__任务要求__: 根据摘录文本,“西藏”一词是在什么时期创造出来的?

__摘录文本__:
========

5.Zang藏用来指称Tsang人的历史可回溯至元朝(1279-1368),(达瓦才仁董事长表示,应该是指日喀则地方的政权,藏巴汗),而“西藏”一词乃是在清朝嘉庆年间(1796-1820)创造出来的。

所以这样整理下来,就很清楚了,欧洲语言中的Tibet一字是从穆斯林的文献中借来的字眼,追查本源,应指“阿里三围”地区。而中文的西藏,原意指中央区“卫藏四如”里的日喀则地区。论其形成的年代,Tibet的语源当然比“西藏”古老,因为就算后者可以回溯到元朝,Tibet追唤的,乃是公元七到九世纪的赞普帝国。

然而,这些,其实都是“外来地名”(exonyms)啊。最主要的,还是远古以来,就生长在此高原、胼手胝足、眼见四五千公尺高山、脚踏草原、与犁牛为伍,鹰鹫飞翔、方脸狐狸出没、黑颈鹤在田里觅食的人们,他们怎么称呼自己的国家。所以石泰安这样解释了:

“Tibetans给他们国家的名字,Bod(现代标准藏语,亦即中部方言的发音是Pö,如我们之前所见的),由他们南边印度邻居很贴近地保存、传写下来了,称之为Bhoṭa,Bhauṭa,Bauṭa(音:波札)。甚至有人认为此一名称可以见于托勒密(Ptolemy,公元90–168年)的记录,以及公元一世纪的希腊文《厄立特里亚海航行记》(Periplus Maris Erythraei)里,述及中亚地区时,提到Bautisos(波提索斯)河,以及一个称之为Bautai(音:波台)的民族。但当时,我们(欧洲人)对于Tibetans的存在完全不知道。”

========

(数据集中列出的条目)

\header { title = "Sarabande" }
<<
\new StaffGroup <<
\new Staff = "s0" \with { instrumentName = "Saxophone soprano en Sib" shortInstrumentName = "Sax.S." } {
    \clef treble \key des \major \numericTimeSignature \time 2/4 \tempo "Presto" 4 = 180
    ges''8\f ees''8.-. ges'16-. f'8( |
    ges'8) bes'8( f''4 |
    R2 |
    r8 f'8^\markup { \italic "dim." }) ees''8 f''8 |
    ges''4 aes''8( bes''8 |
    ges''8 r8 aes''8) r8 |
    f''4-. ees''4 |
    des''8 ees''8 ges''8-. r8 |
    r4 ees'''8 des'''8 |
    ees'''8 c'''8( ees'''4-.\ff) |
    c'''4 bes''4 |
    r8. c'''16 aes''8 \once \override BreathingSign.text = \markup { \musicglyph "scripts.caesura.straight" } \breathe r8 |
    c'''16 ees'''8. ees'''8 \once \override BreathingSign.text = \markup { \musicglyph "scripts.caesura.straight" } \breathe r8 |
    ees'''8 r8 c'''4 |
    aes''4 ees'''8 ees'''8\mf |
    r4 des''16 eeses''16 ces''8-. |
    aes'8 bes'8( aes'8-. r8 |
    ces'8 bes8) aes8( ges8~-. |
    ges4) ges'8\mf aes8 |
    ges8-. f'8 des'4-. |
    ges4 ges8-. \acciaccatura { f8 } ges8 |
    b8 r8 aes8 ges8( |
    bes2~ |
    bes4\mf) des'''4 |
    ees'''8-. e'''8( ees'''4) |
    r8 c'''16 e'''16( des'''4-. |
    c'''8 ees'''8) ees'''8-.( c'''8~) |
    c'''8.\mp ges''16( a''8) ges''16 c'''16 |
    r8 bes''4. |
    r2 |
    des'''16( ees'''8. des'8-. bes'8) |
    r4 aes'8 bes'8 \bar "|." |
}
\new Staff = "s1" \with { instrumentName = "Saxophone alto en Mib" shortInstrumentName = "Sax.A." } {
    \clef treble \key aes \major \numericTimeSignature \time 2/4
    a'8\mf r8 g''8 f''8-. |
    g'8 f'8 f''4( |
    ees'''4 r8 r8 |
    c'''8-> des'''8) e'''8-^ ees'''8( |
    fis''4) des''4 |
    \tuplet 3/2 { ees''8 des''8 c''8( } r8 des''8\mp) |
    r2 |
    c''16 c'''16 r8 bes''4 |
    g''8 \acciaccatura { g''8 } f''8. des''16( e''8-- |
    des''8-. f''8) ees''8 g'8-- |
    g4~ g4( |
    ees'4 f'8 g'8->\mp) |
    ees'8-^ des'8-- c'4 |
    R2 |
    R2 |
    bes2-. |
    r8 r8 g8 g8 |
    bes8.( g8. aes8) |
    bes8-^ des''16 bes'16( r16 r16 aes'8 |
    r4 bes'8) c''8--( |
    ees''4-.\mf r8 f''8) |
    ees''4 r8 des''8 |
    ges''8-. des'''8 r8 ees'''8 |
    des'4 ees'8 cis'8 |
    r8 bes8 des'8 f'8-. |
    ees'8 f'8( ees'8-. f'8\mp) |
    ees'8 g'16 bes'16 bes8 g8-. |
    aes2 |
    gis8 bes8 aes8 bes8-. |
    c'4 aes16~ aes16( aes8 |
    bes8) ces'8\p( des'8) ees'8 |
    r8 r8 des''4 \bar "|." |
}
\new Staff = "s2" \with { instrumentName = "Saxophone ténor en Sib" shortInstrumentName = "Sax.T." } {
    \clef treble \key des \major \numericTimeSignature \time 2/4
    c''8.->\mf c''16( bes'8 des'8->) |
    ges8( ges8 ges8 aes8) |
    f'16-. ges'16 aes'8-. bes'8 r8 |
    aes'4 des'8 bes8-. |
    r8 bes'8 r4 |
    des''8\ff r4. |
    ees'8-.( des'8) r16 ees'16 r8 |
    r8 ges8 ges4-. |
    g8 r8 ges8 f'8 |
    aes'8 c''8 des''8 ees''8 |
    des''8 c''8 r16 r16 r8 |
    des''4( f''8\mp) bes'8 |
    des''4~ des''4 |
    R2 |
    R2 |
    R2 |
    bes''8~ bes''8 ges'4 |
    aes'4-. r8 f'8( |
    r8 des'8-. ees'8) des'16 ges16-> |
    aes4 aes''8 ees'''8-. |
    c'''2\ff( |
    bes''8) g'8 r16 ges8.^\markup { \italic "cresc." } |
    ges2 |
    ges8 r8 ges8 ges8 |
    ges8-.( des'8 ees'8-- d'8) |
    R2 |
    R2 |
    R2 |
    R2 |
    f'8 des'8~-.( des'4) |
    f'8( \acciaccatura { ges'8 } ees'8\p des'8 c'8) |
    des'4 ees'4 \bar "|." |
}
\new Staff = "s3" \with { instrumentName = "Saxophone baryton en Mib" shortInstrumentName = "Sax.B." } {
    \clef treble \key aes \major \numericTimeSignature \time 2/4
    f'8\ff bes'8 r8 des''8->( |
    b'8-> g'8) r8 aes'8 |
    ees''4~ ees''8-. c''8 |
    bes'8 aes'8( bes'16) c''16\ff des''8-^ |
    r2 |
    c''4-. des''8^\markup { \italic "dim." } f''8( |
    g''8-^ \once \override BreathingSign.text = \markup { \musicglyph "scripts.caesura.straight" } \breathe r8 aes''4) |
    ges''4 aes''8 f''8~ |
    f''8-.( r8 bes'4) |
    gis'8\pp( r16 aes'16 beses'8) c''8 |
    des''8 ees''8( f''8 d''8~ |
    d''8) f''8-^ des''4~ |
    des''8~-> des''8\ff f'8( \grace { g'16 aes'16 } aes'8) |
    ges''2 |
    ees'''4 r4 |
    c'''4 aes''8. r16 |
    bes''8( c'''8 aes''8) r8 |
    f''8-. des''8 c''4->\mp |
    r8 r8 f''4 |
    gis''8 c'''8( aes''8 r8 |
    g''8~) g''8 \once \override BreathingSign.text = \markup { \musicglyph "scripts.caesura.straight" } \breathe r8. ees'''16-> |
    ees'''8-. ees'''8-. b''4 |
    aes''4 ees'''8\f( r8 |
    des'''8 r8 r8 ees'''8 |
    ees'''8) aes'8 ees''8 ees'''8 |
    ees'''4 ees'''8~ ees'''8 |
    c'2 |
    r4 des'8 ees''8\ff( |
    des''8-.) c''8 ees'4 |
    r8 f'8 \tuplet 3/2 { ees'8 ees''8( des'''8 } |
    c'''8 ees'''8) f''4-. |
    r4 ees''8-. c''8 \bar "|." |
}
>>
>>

========

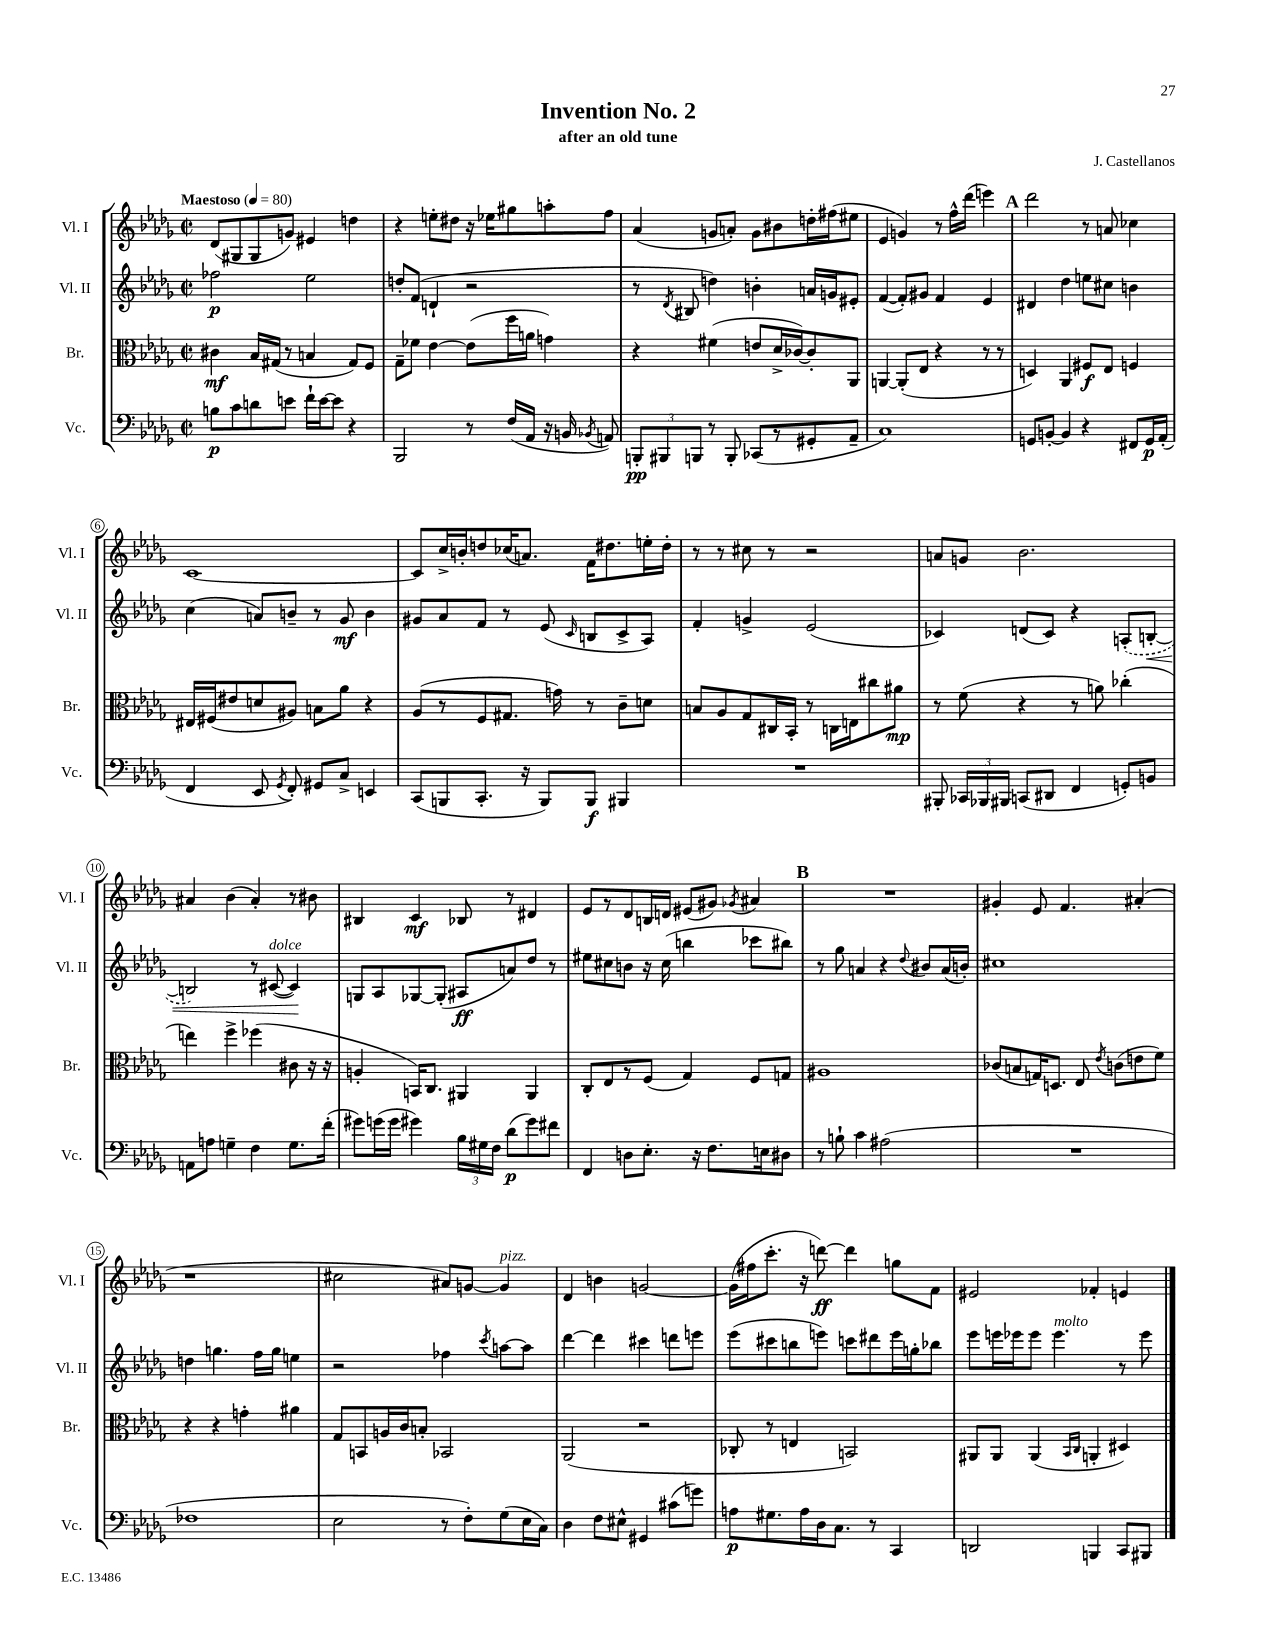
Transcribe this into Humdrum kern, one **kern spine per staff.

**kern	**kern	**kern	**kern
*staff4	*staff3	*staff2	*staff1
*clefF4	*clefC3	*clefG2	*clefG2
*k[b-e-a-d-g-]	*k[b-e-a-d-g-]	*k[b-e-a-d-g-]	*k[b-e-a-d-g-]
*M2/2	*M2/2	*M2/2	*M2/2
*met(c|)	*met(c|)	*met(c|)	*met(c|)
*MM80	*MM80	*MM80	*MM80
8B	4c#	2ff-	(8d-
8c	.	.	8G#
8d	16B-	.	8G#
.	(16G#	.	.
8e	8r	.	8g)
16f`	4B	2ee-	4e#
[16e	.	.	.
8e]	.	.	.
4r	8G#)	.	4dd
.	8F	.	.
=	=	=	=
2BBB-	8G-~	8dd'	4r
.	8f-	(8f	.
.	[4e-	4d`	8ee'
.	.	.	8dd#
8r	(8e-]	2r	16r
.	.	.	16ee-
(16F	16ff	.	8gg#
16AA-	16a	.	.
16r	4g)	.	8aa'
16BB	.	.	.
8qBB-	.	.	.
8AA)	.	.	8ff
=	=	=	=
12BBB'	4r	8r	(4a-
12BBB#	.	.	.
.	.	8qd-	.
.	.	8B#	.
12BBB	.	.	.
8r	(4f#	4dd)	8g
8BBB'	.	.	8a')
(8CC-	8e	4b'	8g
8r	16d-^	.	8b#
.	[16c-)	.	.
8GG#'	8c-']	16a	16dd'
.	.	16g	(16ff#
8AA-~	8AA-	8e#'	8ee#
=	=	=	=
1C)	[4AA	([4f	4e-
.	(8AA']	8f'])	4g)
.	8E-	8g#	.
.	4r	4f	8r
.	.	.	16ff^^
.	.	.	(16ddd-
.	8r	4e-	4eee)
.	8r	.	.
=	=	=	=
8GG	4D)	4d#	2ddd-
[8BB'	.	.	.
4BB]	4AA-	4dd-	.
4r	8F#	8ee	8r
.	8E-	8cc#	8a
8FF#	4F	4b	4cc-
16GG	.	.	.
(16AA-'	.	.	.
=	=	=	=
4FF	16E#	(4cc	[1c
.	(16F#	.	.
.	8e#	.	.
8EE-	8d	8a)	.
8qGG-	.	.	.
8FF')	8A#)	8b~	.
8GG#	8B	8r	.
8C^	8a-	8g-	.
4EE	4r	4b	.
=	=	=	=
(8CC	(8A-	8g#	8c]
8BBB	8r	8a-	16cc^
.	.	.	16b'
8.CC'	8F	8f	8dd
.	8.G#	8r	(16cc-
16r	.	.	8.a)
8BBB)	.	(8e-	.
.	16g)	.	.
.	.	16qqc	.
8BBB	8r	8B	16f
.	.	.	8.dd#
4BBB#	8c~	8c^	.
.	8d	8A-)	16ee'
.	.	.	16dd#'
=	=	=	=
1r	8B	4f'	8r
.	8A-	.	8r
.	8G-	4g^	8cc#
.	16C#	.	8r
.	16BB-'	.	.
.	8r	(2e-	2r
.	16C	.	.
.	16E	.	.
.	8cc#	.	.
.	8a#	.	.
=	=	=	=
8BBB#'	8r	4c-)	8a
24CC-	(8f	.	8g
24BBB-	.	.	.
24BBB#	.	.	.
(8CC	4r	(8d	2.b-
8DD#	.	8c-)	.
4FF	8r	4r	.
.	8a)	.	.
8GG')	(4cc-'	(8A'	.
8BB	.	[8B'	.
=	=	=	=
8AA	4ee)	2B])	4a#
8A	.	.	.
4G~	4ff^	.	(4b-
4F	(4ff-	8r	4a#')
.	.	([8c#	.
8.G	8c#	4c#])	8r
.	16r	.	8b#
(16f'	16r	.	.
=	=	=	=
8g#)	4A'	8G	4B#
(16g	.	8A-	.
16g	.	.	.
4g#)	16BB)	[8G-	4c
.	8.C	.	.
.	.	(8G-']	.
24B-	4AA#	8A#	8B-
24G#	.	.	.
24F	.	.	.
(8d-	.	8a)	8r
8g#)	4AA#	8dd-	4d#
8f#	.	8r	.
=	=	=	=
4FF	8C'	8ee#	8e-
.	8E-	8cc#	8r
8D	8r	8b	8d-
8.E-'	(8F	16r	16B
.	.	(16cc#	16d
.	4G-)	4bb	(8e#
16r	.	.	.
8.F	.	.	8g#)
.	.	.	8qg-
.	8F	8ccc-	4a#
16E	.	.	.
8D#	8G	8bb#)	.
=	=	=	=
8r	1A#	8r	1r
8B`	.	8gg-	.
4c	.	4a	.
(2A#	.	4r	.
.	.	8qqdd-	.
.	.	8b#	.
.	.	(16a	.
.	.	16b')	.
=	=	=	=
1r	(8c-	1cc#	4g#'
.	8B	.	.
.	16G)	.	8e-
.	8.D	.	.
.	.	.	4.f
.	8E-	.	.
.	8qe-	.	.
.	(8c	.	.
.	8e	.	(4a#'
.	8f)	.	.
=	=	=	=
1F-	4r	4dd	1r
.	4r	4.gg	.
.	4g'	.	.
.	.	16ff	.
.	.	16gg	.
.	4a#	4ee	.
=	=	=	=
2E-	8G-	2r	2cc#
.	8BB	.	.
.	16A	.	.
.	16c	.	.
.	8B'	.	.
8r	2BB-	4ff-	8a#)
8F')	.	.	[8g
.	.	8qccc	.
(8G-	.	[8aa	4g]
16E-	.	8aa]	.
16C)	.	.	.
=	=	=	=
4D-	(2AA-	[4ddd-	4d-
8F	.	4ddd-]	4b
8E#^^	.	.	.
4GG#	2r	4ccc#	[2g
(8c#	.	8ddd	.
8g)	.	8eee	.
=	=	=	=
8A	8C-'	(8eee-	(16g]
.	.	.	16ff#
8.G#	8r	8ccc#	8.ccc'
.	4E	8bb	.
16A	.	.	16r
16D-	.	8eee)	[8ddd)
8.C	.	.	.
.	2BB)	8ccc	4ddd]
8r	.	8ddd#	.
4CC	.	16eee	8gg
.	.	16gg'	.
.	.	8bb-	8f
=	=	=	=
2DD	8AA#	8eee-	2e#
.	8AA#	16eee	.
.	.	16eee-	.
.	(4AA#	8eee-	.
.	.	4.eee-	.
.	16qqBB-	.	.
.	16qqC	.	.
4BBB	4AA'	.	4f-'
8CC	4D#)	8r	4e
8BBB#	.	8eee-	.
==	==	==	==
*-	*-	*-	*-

========

__练习答复__: 清朝嘉庆年间(1796-1820)。